Occupation of rDNA sequences by extended-C/EBPα facilitates UBF-1 and TBP recruitment and induces histone acetylation. (A) Schematic representation of part of the rDNA repeat with the transcribed rRNA and C/EBP consensus recognition sequences as indicated. The rDNA sequences analysed in the ChIP assays are designated Cd (C/EBP distal), Cp (C/EBP promoter) and M (c-Myc). (B) Fold enrichment of rDNA obtained with chromatin cross-linking and immunoprecipitation (ChIP) analysis for the regions Cd, M and Cp with anti-C/EBPα or anti-UBF-1 as indicated versus non-specific rabbit IgG. ChIP assays were done with C33A cells expressing empty vector, extended-C/EBPα-wt, -S299D or -S299D-ΔNoLS mutant as indicated. (C) DNA gel of semi-quantitative PCR of region Cp with input, and ChIP assays with the antibodies as indicated for C33A cells expressing empty vector, extended-C/EBPα-wt, -S299D or -S299D-ΔNoLS mutant. (D) Fold enrichment of rDNA obtained with ChIP analysis for the regions M and Cp with anti-TBP versus non-specific rabbit IgG. (E) Fold enrichment of rDNA obtained with ChIP analysis for the regions M and Cp with anti-H3-AC or anti-H4-AC as indicated versus non-specific rabbit IgG. DNA was quantitated by real-time PCR and data are presented as means and standard deviation from two independent ChIP experiments each analyses by two independent PCR reactions.

Figure 10

Overexpression of extended-C/EBPα results in an increase in cell volume.
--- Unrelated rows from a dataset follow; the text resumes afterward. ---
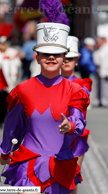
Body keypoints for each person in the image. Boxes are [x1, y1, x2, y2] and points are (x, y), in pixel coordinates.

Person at [0, 20, 90, 194]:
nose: (51, 57)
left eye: (56, 54)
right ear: (37, 57)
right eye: (45, 53)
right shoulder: (22, 90)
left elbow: (79, 122)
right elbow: (12, 127)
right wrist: (5, 152)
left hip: (60, 164)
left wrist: (69, 126)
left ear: (64, 57)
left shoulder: (75, 90)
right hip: (29, 164)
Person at [61, 36, 92, 194]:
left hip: (75, 138)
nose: (66, 61)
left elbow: (81, 98)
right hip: (54, 135)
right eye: (63, 57)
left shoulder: (83, 84)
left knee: (71, 179)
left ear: (77, 60)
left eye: (71, 58)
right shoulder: (49, 82)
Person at [93, 36, 108, 107]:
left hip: (104, 70)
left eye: (98, 42)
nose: (97, 43)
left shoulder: (106, 49)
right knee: (97, 86)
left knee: (104, 86)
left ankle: (104, 100)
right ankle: (98, 100)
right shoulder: (97, 49)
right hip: (98, 70)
C33A cells expressing empty vector, extended-C/EBPα-wt, -S299D or -S299D-ΔNoLS mutants were analysed for cell volume. The percentage of change in the mean cell volume compared with empty vector was calculated from two independent cultures, each measured in triplicate. The error bars represent the data variation.